Resistance training improves indices of muscle insulin sensitivity and β-cell function in overweight/obese, sedentary young men

Abstract

We examined the effects of RT on oral glucose tolerance test (OGTT)-derived indices of muscle insulin sensitivity, hepatic insulin resistance, β-cell function, and skeletal muscle proteins related to glucose transport in overweight/obese, sedentary young men. Twenty-eight participants [median body mass index (BMI) 30.9 kg/m(2); age 22 yr] completed 12 wk of RT (3 sessions/wk) and were assessed for changes in OGTT-derived indices, resting metabolic rate, body composition, serum adipokines, and skeletal muscle protein content [hexokinase 2 (HK2), glucose transporter type 4 (GLUT4), RAC-β serine/threonine-protein kinase (AKT2), glycogen synthase kinase 3β, and insulin receptor substrate 1]. Individualized responses to RT were also evaluated. RT significantly improved insulin and glucose area under the curve (both P < 0.03). With the use of OGTT indices of insulin action, we noted improved muscle insulin sensitivity index (mISI; P = 0.03) and oral disposition index (P = 0.03). BMI, lean body mass (LBM), and relative strength also increased (all P < 0.03), as did skeletal muscle protein content of HK2, GLUT4, and AKT2 (26-33%; all P < 0.02). Hepatic insulin resistance index, adiponectin, leptin, and total amylin did not change. Further analysis demonstrated the presence of highly individualized responsiveness to RT for glucose tolerance and other outcomes. RT improved oral indices of muscle insulin sensitivity and β-cell function but not hepatic insulin resistance in overweight/obese young men. In addition to the increase in LBM, the improvements in insulin action may be due, in part, to increases in key insulin signaling proteins.

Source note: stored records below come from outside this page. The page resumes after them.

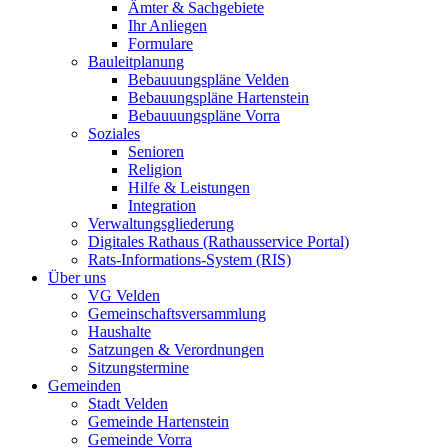
Ämter & Sachgebiete
Ihr Anliegen
Formulare
Bauleitplanung
Bebauuungspläne Velden
Bebauungspläne Hartenstein
Bebauuungspläne Vorra
Soziales
Senioren
Religion
Hilfe & Leistungen
Integration
Verwaltungsgliederung
Digitales Rathaus (Rathausservice Portal)
Rats-Informations-System (RIS)
Über uns
VG Velden
Gemeinschaftsversammlung
Haushalte
Satzungen & Verordnungen
Sitzungstermine
Gemeinden
Stadt Velden
Gemeinde Hartenstein
Gemeinde Vorra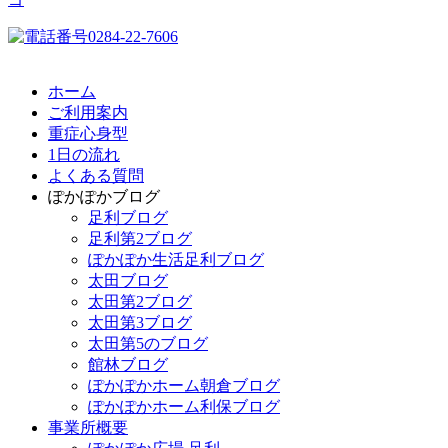
ホーム
ご利用案内
重症心身型
1日の流れ
よくある質問
ぽかぽかブログ
足利ブログ
足利第2ブログ
ぽかぽか生活足利ブログ
太田ブログ
太田第2ブログ
太田第3ブログ
太田第5のブログ
館林ブログ
ぽかぽかホーム朝倉ブログ
ぽかぽかホーム利保ブログ
事業所概要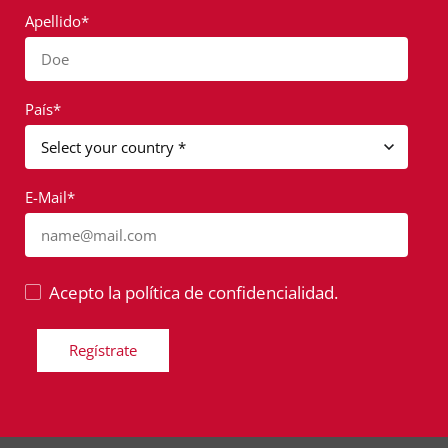
Apellido*
Doe
País*
E-Mail*
name@mail.com
Acepto la política de confidencialidad.
Regístrate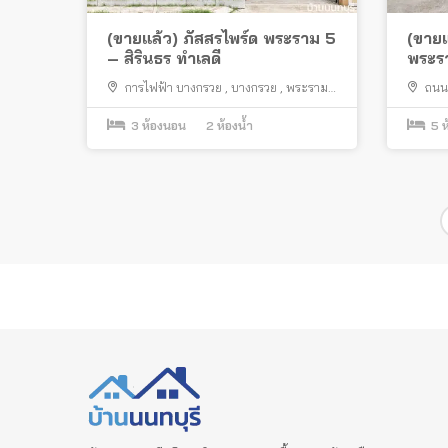
(ขายแล้ว) ภัสสรไพร์ด พระราม 5
(ขายแ
– สิรินธร ทำเลดี
พระรา
สะพา
การไฟฟ้า บางกรวย
,
บางกรวย
,
พระราม
ถนน
พระร
5
,
วัดชลอ
,
ถนนบางกรวย ไทรน้อย
3
ห้องนอน
2
ห้องน้ำ
5
ห
Posts
pagination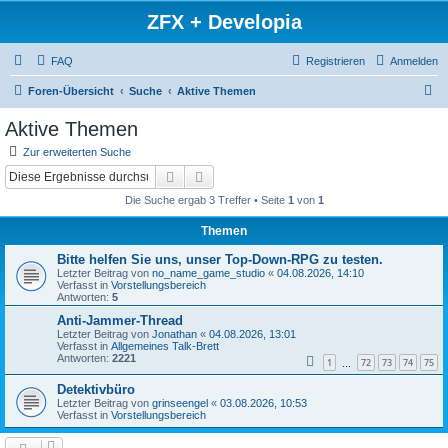
ZFX + Developia
FAQ
Registrieren
Anmelden
S
Foren-Übersicht
Suche
Aktive Themen
u
Aktive Themen
c
Zur erweiterten Suche
h
Suche
Erweiterte Suche
e
Die Suche ergab 3 Treffer • Seite
1
von
1
Themen
Bitte helfen Sie uns, unser Top-Down-RPG zu testen.
Letzter Beitrag von
no_name_game_studio
«
04.08.2026, 14:10
Verfasst in
Vorstellungsbereich
Antworten:
5
Anti-Jammer-Thread
Letzter Beitrag von
Jonathan
«
04.08.2026, 13:01
Verfasst in
Allgemeines Talk-Brett
Antworten:
2221
1
72
73
74
75
…
Detektivbüro
Letzter Beitrag von
grinseengel
«
03.08.2026, 10:53
Verfasst in
Vorstellungsbereich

Keywords: OGTT; exercise; glucose tolerance; insulin sensitivity; strength training.

Figures

Fig. 1.

Effects of resistance training (RT) on (A) glucose and (B) insulin levels during a 2-h oral glucose tolerance test. Data indicate significant reductions in time points—60 and 120 min for glucose and 90 and 120 min for insulin (n = 26). Bar graphs illustrate total glucose area under the curve (AUC) and insulin AUC, pre- and postintervention, for their respective curves. Data are presented as median and median absolute deviation (MAD). *P < 0.01. C: changes in muscle insulin sensitivity index (ISI), hepatic insulin resistance index (IRI), and oral disposition index (DI; *P < 0.05). D: effects of RT on protein content of glucose transporter type 4 (GLUT4), hexokinase 2 (HK2), insulin receptor substrate 1 (IRS1), glycogen synthase kinase 3β (GSK3β), and RAC-β serine/threonine-protein kinase (AKT2; *P < 0.02). Bar graphs present median and MAD for pre- and postintervention tests.

Fig. 2.

Individual responsiveness to 12-wk RT intervention presented as a change from pre-test values for fat mass (A), lean body mass (LBM; B), relative strength (C), and glucose AUC (Glu AUC; D) and also as a percent change sorted by LBM (E) and relative strength (F) compared with the effect on glucose AUC (glucose AUC vs. LBM Spearman correlation ρ = −0.11, P = 0.59; glucose AUC vs. relative strength ρ = 0.18, P = 0.39). A–D: data are presented as median and interquartile range.